##### DATASET RECORDS

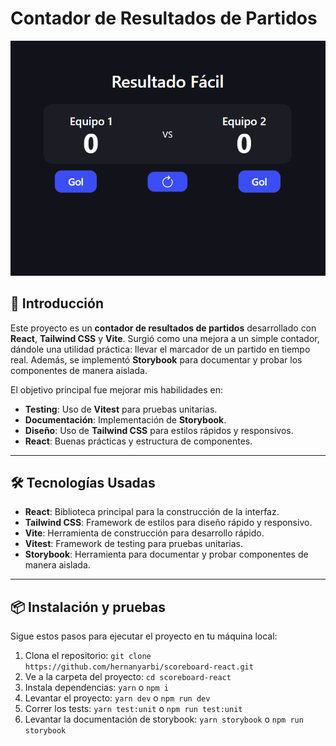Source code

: # Contador de Resultados de Partidos

<div align="center">
  <img src="./public/images/image.png" alt="Resultado Fácil" width="600">
</div>

## 🚀 Introducción

Este proyecto es un **contador de resultados de partidos** desarrollado con **React**, **Tailwind CSS** y **Vite**. Surgió como una mejora a un simple contador, dándole una utilidad práctica: llevar el marcador de un partido en tiempo real. Además, se implementó **Storybook** para documentar y probar los componentes de manera aislada.

El objetivo principal fue mejorar mis habilidades en:
- **Testing**: Uso de **Vitest** para pruebas unitarias.
- **Documentación**: Implementación de **Storybook**.
- **Diseño**: Uso de **Tailwind CSS** para estilos rápidos y responsivos.
- **React**: Buenas prácticas y estructura de componentes.

---

## 🛠️ Tecnologías Usadas

- **React**: Biblioteca principal para la construcción de la interfaz.
- **Tailwind CSS**: Framework de estilos para diseño rápido y responsivo.
- **Vite**: Herramienta de construcción para desarrollo rápido.
- **Vitest**: Framework de testing para pruebas unitarias.
- **Storybook**: Herramienta para documentar y probar componentes de manera aislada.

---

## 📦 Instalación y pruebas

Sigue estos pasos para ejecutar el proyecto en tu máquina local:

1. Clona el repositorio:
   `git clone https://github.com/hernanyarbi/scoreboard-react.git`
2. Ve a la carpeta del proyecto:
  `cd scoreboard-react`
3. Instala dependencias:
  `yarn` o `npm i`
4. Levantar el proyecto: 
  `yarn dev` o `npm run dev`
5. Correr los tests:
  `yarn test:unit` o `npm run test:unit`
6. Levantar la documentación de storybook:
  `yarn storybook` o `npm run storybook`
  
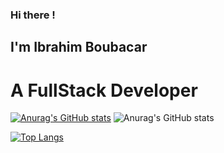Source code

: ### Hi there !

## I'm Ibrahim Boubacar

# A FullStack Developer


[![Anurag's GitHub stats](https://github-readme-stats.vercel.app/api?username=ibkhall)](https://github.com/ibkhall/github-readme-stats)   ![Anurag's GitHub stats](https://github-readme-stats.vercel.app/api?username=ibkhall&count_private=true)


[![Top Langs](https://github-readme-stats.vercel.app/api/top-langs/?username=ibkhall&layout=compact)](https://github.com/ibkhall/github-readme-stats)

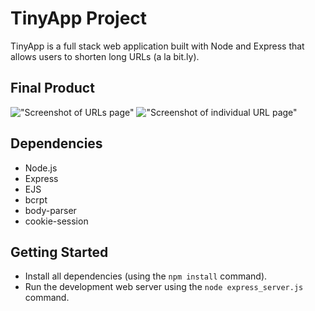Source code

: # TinyApp Project

TinyApp is a full stack web application built with Node and Express that allows users to shorten long URLs (a la bit.ly).

## Final Product
!["Screenshot of URLs page"](https://github.com/heeeunkimmm/tinyApp/blob/security/doc/urls-page.png?raw=true)
!["Screenshot of individual URL page"](https://github.com/heeeunkimmm/tinyApp/blob/security/doc/individual-url-page.png?raw=true)

## Dependencies

- Node.js
- Express
- EJS
- bcrpt
- body-parser
- cookie-session

## Getting Started

- Install all dependencies (using the `npm install` command).
- Run the development web server using the `node express_server.js` command.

##########

* [WHAT YOU HAVE TO DO]:
The entries above are to be returned exactly, without their pictures.

* [ANSWER SPACE]:
Source code

: # Contador de Resultados de Partidos

<div align="center">
  <img src="./public/images/image.png" alt="Resultado Fácil" width="600">
</div>

## 🚀 Introducción

Este proyecto es un **contador de resultados de partidos** desarrollado con **React**, **Tailwind CSS** y **Vite**. Surgió como una mejora a un simple contador, dándole una utilidad práctica: llevar el marcador de un partido en tiempo real. Además, se implementó **Storybook** para documentar y probar los componentes de manera aislada.

El objetivo principal fue mejorar mis habilidades en:
- **Testing**: Uso de **Vitest** para pruebas unitarias.
- **Documentación**: Implementación de **Storybook**.
- **Diseño**: Uso de **Tailwind CSS** para estilos rápidos y responsivos.
- **React**: Buenas prácticas y estructura de componentes.

---

## 🛠️ Tecnologías Usadas

- **React**: Biblioteca principal para la construcción de la interfaz.
- **Tailwind CSS**: Framework de estilos para diseño rápido y responsivo.
- **Vite**: Herramienta de construcción para desarrollo rápido.
- **Vitest**: Framework de testing para pruebas unitarias.
- **Storybook**: Herramienta para documentar y probar componentes de manera aislada.

---

## 📦 Instalación y pruebas

Sigue estos pasos para ejecutar el proyecto en tu máquina local:

1. Clona el repositorio:
   `git clone https://github.com/hernanyarbi/scoreboard-react.git`
2. Ve a la carpeta del proyecto:
  `cd scoreboard-react`
3. Instala dependencias:
  `yarn` o `npm i`
4. Levantar el proyecto: 
  `yarn dev` o `npm run dev`
5. Correr los tests:
  `yarn test:unit` o `npm run test:unit`
6. Levantar la documentación de storybook:
  `yarn storybook` o `npm run storybook`
  
Source code

: ### Hi there !

## I'm Ibrahim Boubacar

# A FullStack Developer


[![Anurag's GitHub stats](https://github-readme-stats.vercel.app/api?username=ibkhall)](https://github.com/ibkhall/github-readme-stats)   ![Anurag's GitHub stats](https://github-readme-stats.vercel.app/api?username=ibkhall&count_private=true)


[![Top Langs](https://github-readme-stats.vercel.app/api/top-langs/?username=ibkhall&layout=compact)](https://github.com/ibkhall/github-readme-stats)

Source code

: # TinyApp Project

TinyApp is a full stack web application built with Node and Express that allows users to shorten long URLs (a la bit.ly).

## Final Product
!["Screenshot of URLs page"](https://github.com/heeeunkimmm/tinyApp/blob/security/doc/urls-page.png?raw=true)
!["Screenshot of individual URL page"](https://github.com/heeeunkimmm/tinyApp/blob/security/doc/individual-url-page.png?raw=true)

## Dependencies

- Node.js
- Express
- EJS
- bcrpt
- body-parser
- cookie-session

## Getting Started

- Install all dependencies (using the `npm install` command).
- Run the development web server using the `node express_server.js` command.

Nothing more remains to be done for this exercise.